[Debtorrent-devel] Fwd: BitTorrent Protocol Expansion (Google SoC)

Cameron Dale camrdale at gmail.com
Fri Apr 13 01:52:26 UTC 2007


---------- Forwarded message ----------
From: Anthony Towns <aj at azure.humbug.org.au>
Date: Apr 9, 2007 8:19 PM
Subject: Re: BitTorrent Protocol Expansion (Google SoC)
To: Cameron Dale <camrdale at gmail.com>


On Mon, Apr 09, 2007 at 02:43:16PM -0700, Cameron Dale wrote:
> Since the first step is variable size pieces, I'm wondering, are we sure this is
> the way to go? What about my alternate suggestion on the wiki for a smart
> ordering of pieces that would minimize the wasted bandwidth? Maybe we should
> generate some statistics on this to check?

lenny's active, so monitoring sid and lenny for a week should be a good
start. The size of all debs in a Packages file (arch:i386 and arch:all)
is 14,337,091,622B by my count, so around 14GB. That should give you a start,
afaics.

The unavoidable drawback, afaics, is that piece boundaries will almost
never start on a file boundary, so there's no way to reuse the sha1 info
from the Packages file as the "piece" checksum info. Presumably we're
talking 1MB piece sizes, so that's an extra 14k sha1sums that need
to be calculated and distributed every pulse, by sha1'ing the entire
archive and adding a new 14k*20B so an extra 280kB per suite. But it's
the regenerating sha1s for something like 100GB of the archive twice
(or more) a day that sounds impossible to me.

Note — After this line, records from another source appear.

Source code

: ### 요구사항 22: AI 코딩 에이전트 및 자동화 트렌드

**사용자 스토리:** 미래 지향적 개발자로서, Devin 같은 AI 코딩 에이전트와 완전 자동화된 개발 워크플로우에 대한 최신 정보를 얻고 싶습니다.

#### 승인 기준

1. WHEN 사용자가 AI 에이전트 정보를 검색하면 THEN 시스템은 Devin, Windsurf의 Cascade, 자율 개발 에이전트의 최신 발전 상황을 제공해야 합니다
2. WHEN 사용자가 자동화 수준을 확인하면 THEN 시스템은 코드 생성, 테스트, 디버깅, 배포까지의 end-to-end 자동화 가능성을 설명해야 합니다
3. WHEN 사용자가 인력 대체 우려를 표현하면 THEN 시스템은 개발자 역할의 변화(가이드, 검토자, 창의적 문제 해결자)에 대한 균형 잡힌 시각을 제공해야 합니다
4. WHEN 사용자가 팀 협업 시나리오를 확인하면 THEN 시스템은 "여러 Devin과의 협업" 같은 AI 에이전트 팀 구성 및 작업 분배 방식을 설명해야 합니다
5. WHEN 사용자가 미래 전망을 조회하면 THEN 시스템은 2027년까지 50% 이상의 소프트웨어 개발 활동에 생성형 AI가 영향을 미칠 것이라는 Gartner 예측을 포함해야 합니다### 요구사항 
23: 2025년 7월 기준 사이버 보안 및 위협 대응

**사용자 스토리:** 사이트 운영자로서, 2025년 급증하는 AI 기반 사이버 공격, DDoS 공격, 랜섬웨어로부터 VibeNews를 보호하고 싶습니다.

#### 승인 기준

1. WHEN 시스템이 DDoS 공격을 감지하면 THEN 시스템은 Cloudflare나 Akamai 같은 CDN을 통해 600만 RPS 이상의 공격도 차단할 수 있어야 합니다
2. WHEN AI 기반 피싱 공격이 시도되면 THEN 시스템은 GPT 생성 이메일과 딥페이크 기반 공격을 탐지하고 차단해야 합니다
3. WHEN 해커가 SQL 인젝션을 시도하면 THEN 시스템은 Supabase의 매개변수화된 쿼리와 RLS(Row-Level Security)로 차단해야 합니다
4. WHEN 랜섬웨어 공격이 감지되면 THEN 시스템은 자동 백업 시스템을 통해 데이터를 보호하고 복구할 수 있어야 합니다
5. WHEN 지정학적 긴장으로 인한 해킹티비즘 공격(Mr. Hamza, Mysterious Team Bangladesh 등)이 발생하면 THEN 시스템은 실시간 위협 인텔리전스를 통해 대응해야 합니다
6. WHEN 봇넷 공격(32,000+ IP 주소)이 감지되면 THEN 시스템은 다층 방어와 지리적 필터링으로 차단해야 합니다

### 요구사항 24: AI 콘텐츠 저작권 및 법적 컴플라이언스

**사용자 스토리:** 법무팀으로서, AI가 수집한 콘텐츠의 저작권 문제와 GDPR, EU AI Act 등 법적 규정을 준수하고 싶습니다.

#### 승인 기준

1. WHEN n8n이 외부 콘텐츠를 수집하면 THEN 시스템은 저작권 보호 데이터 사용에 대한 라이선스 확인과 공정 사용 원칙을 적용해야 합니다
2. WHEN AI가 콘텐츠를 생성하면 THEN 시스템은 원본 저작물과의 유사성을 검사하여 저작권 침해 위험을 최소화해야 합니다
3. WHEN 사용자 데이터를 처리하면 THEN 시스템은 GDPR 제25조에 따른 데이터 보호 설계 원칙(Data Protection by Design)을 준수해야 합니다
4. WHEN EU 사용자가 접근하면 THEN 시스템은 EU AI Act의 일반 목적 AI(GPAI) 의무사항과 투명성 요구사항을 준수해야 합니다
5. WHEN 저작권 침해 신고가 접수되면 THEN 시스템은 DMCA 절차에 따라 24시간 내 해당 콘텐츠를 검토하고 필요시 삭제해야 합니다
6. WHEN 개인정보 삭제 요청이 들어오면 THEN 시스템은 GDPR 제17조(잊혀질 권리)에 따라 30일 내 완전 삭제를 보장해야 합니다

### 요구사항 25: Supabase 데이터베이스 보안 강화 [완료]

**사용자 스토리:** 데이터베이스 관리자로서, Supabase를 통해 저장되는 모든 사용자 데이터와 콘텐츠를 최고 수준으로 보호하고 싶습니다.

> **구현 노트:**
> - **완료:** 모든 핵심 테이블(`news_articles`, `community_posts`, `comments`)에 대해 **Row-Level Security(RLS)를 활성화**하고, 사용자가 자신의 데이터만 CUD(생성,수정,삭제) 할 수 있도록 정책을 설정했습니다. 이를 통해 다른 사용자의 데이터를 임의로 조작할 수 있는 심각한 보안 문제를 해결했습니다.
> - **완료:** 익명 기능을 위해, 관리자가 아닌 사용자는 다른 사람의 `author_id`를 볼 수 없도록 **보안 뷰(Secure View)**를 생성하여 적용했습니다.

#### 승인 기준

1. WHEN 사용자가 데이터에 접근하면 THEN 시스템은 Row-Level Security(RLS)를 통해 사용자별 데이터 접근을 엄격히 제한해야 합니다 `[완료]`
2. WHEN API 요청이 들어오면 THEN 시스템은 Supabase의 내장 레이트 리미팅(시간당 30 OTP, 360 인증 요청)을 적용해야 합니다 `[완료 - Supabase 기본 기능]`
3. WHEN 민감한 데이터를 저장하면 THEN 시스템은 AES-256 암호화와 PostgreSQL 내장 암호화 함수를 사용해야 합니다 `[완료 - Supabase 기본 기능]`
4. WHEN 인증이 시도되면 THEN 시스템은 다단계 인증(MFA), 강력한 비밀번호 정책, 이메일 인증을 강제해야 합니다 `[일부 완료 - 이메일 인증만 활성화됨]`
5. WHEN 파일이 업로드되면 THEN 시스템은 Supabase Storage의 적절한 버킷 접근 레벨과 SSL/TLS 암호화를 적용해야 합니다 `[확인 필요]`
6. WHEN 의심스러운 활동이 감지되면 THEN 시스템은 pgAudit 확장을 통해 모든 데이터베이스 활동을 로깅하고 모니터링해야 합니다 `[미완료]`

> And what about the choice of BitTornado as a starting client to modify? I was
> looking through the long bug list for it, and I see a couple of things that
> might be a problem. First, it's UPnP support seems to be Windows based, and so
> not functional.

Oh cool. Well, I presume that's fixable, and if it's not, I don't really think
manually adding some port forwarding is a big deal. (I hadn't even considered
UPnP as an option to be honest)

> The second problem that comes up a lot with BitTornado is its complete lack of
> support for encodings such as unicode and utf8. Do you foresee any problems with
> the file names that we'll be dealing with? Is there some kind of standard
> detailing the encoding that Debian archives use for their files?

Package names are limited to '[a-z0-9][a-z0-9+.-]+', versions
are a subset of '[0-9a-zA-Z.+:-]+'. Filenames are limited to
'<package>_<version>_<arch>.<extension>'. The ":" could conceivably be
re-encoded as per HTTP as "%3a" (that's what apt does), but currently
isn't used.

http://ftp.debian.org/debian/indices/files/components/ has some lists of
files on the mirrors that might give you a better idea.